In 2008, be quiet! extended its product palette with CPU coolers in tower, dual tower and top flow architectures. In addition, case fan models were produced with and without the PWM function in mounting sizes from 80 to 140 millimeters. In 2015, the be quiet! Pure Wings 2 case fan series won the European Hardware Awards, an annual selection of the very best hardware products available in the European market. In 2016, be quiet! extended its CPU cooler range with water coolers, in 240, 280 and 360mm formats.

==Patents and utility models==
For the technology it developed itself between 2009 and 2011, the company has lodged several registered designs and patents in diverse regions and countries.
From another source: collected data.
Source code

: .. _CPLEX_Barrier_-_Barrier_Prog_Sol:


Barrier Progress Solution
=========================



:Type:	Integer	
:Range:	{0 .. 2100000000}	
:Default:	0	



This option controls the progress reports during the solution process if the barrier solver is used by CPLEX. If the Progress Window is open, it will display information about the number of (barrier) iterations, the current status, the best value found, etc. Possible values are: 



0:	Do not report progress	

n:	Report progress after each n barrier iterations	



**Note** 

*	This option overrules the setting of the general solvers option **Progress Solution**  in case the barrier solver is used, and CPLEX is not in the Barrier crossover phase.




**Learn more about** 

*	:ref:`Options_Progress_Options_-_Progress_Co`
These all share the aim: Reduction of noise in addition to optimizing the operation in cooling and power supply components. One example is the "technology of aerodynamically optimized surface texture" as used in other industrial applications to reduce operational noise and improve airflow. This technology is applied to all be quiet! fans. The case fan series Silent Wings 2 and Shadow Wings have a further example of patented technology known as "anti-vibration mounts" that not only simplify the fitting and dampen the overall vibration, but also offer a flexible choice of mounting according to application. Another such technology is known as the "fan damping assembly", that reduces vibration with a rubber seal, simplifies the fitting procedures, and so significantly reduces the assembly time needed. In addition, the company has registered another invention for a "device to anchor the fan" on the CPU cooler as a utility model. This facilitates the fitting, because the device clamps easily to the exterior of the heat sink. The bracing against the heat sink serves to absorb the fan vibrations well and so inhibits the generation of noise.
The company also has a registered utility model for the "connector angular setting" for the cables of its power supply products. This special technology enables the setting and adjustment of the outlet cable angle, to suit the installation sites in differing PC configurations. This makes for tidy routing of the cables and improves the air circulation in the casing.